Viele Betroffene verlieren trotzdem den Mut, können unter Umständen die möglichen, sehr wenigen Therapieangebote gar nicht nutzen. Und so häufen sich Fälle, in denen sich junge Menschen ohne Hoffnung auf Besserung das Leben nehmen. Wie viele von ihnen suizidal gefährdet sind ist, schwer zu ermitteln. Die Komplexität der Erkrankung, die Heterogenität der Symptome und die individuellen Verläufe erschweren die Entwicklung einheitlicher Behandlungsstrategien. Gleichzeitig wächst der gesellschaftliche Druck, da immer mehr Familien Unterstützung suchen und spezialisierte Versorgungsangebote noch nicht flächendeckend verfügbar sind. Für das Gesundheitssystem bedeutet dies, neue Strukturen zu schaffen, Fachpersonal zu schulen und interdisziplinäre Netzwerke aufzubauen, die eine kontinuierliche Betreuung ermöglichen. Für betroffene Kinder und Jugendliche steht jedoch nicht die wissenschaftliche oder gesellschaftliche Debatte von ME/CFS im Vordergrund, sondern die unmittelbare Erfahrung von Einschränkung, Unsicherheit und dem Gefühl, nicht ernst genommen zu werden. Viele berichten von einem langen Weg bis zur Diagnose und von wiederholten Arztbesuchen, die keine klaren Antworten liefern. Eine frühzeitige Anerkennung der Beschwerden und eine strukturierte Begleitung können entscheidend dazu beitragen, den Krankheitsverlauf positiv zu beeinflussen und sekundäre Belastungen zu reduzieren. Die Pandemie hat ein Schlaglicht auf Krankheitsbilder wie dieses geworfen, die zuvor im medizinischen Alltag oft am Rande behandelt wurden. Die Hoffnung der Forschenden ist, dass die derzeitige Aufmerksamkeit und die investierten Ressourcen nicht nur den aktuellen Betroffenen zugutekommen, sondern auch zu einem grundlegenden Fortschritt in der Diagnostik und Therapie chronischer Erschöpfungssyndrome führen. Nationale und internationale Netzwerke arbeiten daran, größere Patientenkohorten zu erfassen, standardisierte Diagnosekriterien zu etablieren und biologische Marker zu identifizieren, die eine objektivere Einordnung der Erkrankung ermöglichen könnten. Moderne Verfahren aus der Immunologie, der Molekularbiologie und der Bildgebung werden eingesetzt, um die zugrunde liegenden Mechanismen besser zu verstehen. Langzeitstudien sollen klären, wie sich ME/CFS bei Kindern entwickelt, welche Faktoren mit einer Besserung oder Chronifizierung verbunden sind und welche therapeutischen Ansätze langfristig wirken.

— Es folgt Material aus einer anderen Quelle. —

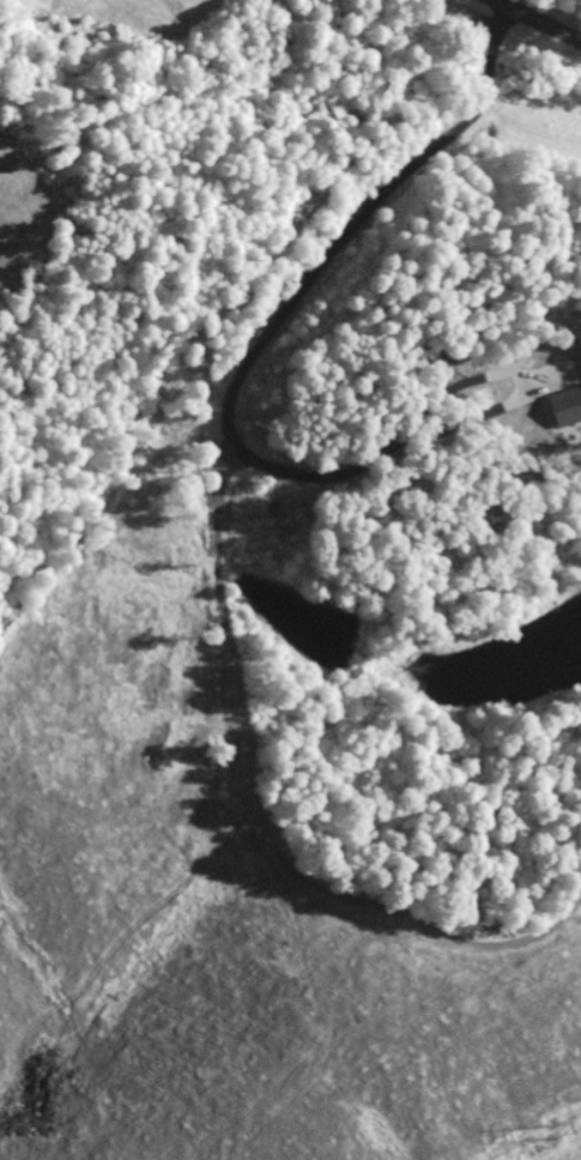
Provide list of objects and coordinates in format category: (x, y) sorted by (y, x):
road: (535, 21)
power tower: (537, 1134)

Für Kinder und Jugendliche, deren Lebensweg durch diese Erkrankungen früh geprägt wird, könnte dies den Unterschied zwischen dauerhafter Einschränkung und einer realistischen Perspektive auf Besserung bedeuten. Wissenschaftlicher Fortschritt und Aufklärung über ein mittlerweile weit verbreitetes Krankheitsbild bedeuten aber vor allem eines: Hoffnung. Auf Besserung, auf Leben.